On the way back to my apartment I pass a Blockbuster Video. Oh shit, I have an outstanding rental in my backpack. It’s a game for the Xbox called The Knights of the Old Republic (or “KotOR”), set in the Star Wars universe — an Xbox exclusive from one of my favorite game developers, Bioware. And it has been in my backpack for 12 days, completely forgotten.
Suddenly, I have purpose.
Suddenly, I have purpose. I need to play the crap out of this game over the next two days before it’s due back. I can do this.
As I approach my apartment, I hear music and shouting from within. An after-party of some sort, assembled by my “fun” roommate. With lots of people. Ugh.
I walk into the living room and am fucking Norm from Cheers as a few of the partiers celebrate my arrival with a round of mystery shots. I put on my party mask and give out high-fives before walking into my room and finding three strangers, two girls and a bro, passed out on my bed.
Alright. Now that sleep is completely off the table, it’s KotOR time. I rifle through my backpack for the unmistakable blue, gold, and white Blockbuster cover, crack the case, and remove the disc from within.
4000 years before Episode I.
I turn the Xbox on, noting the dust that had started gathering within its ridges, and slide the disc in. A couple of my friends are making out on the couch. Whatever. I plop down on the carpet as the familiar Star Wars opening crawl takes over the TV screen, filling me in on events that occurred a long, long time ago. 4000 years before Episode I. Whoa. That was unexpected. That must be the “old” in Old Republic.
The game then drops me on the Endar Spire, a Republic ship under attack. I am an engineer trying his best to keep the ship functional under heavy fire. Interesting. And apparently I have amnesia, and don’t know who I am. Also, not a lightsaber in sight. Hmm…

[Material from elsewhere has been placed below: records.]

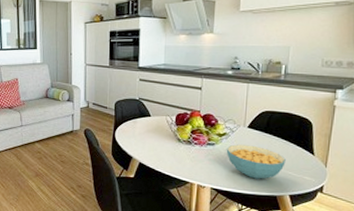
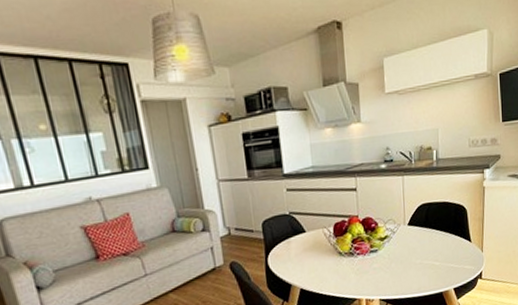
cereal bowl: present [226,144,286,179] -> none [389,243,447,280]

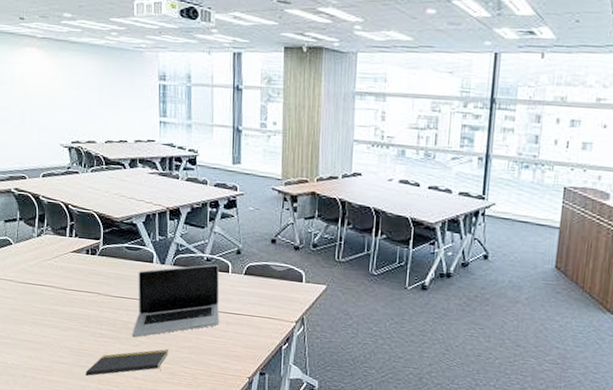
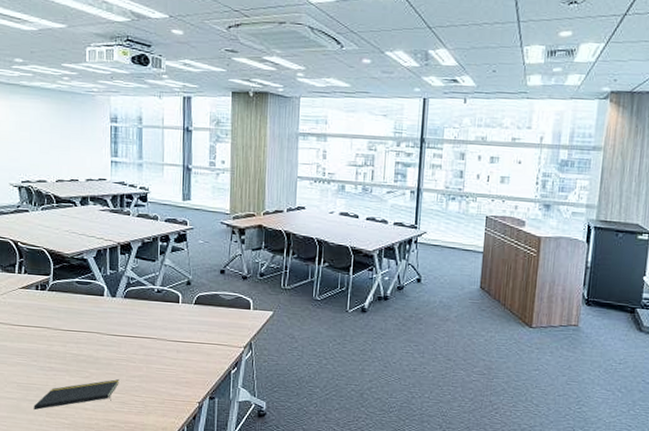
laptop: present [132,264,220,338] -> none [82,295,170,369]

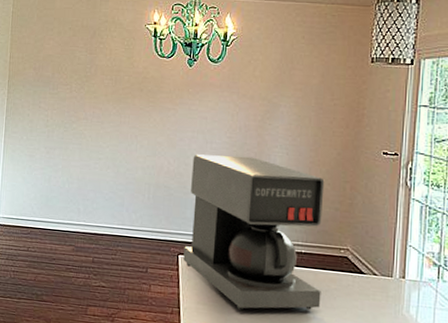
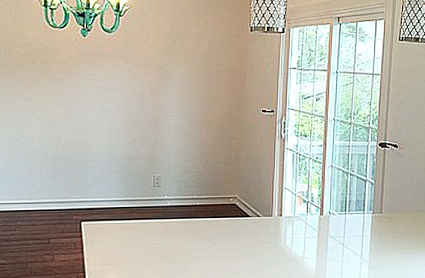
coffee maker: present [183,154,325,311] -> none [86,122,214,265]

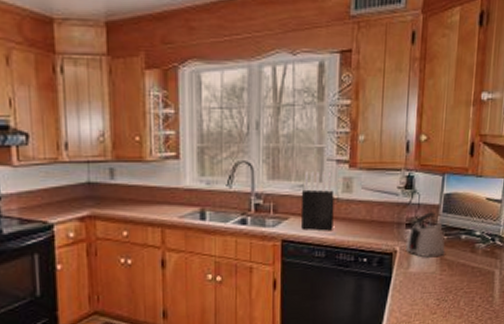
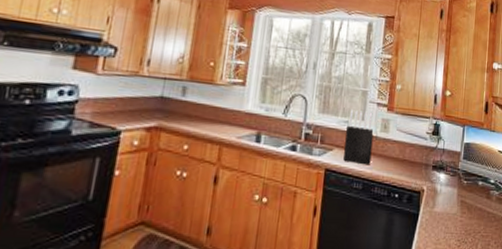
kettle: present [405,212,445,257] -> none [432,157,465,199]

The ship begins to fall apart, and I need to make my way past the boarding Sith soldiers with just a blaster and my brains. The first time I encounter an enemy, the gameplay pauses, allowing me to strategize and queue up my actions. The combat system is similar to Baldur’s Gate II, but in glorious 3D instead of the standard 2D isometric view. That’s cool.
An occasional guest stops to watch for a few moments, typically asking me why I’m not joining in the drunken festivities. I grunt and continue to make my way off the ship.
Suddenly I’m wrapped up in a complex political storyline. I travel from the megapolis of Taris to the Wookie-infested forests of Kashyyyk trying to figure out who I am and how I, a simple engineer, am connected to the legendary Star Forge that the Sith are using to build their weapons. This is intense.
But then I’m broken out from my virtual reverie by a very very cute girl named Cassie, who asks me to explain what’s going on in the game. I try not to be too taken aback as she plops down on the floor next to me and listens closely while I, trying to sound as cool as I can given the situation, explain the game.
I’m playing this awesome game while performing for this super cute girl — which makes the game like 1000x better.
She asks questions. She seems genuinely interested. She climbs up on the now-vacant couch, lies down, and watches me play. I have an audience. A friend. And, stretch goal: a fan.
And just like that, I’m playing this awesome game while performing for this super-cute girl, which makes the game like 1000x better.
For the moment, I don’t want to be anywhere else.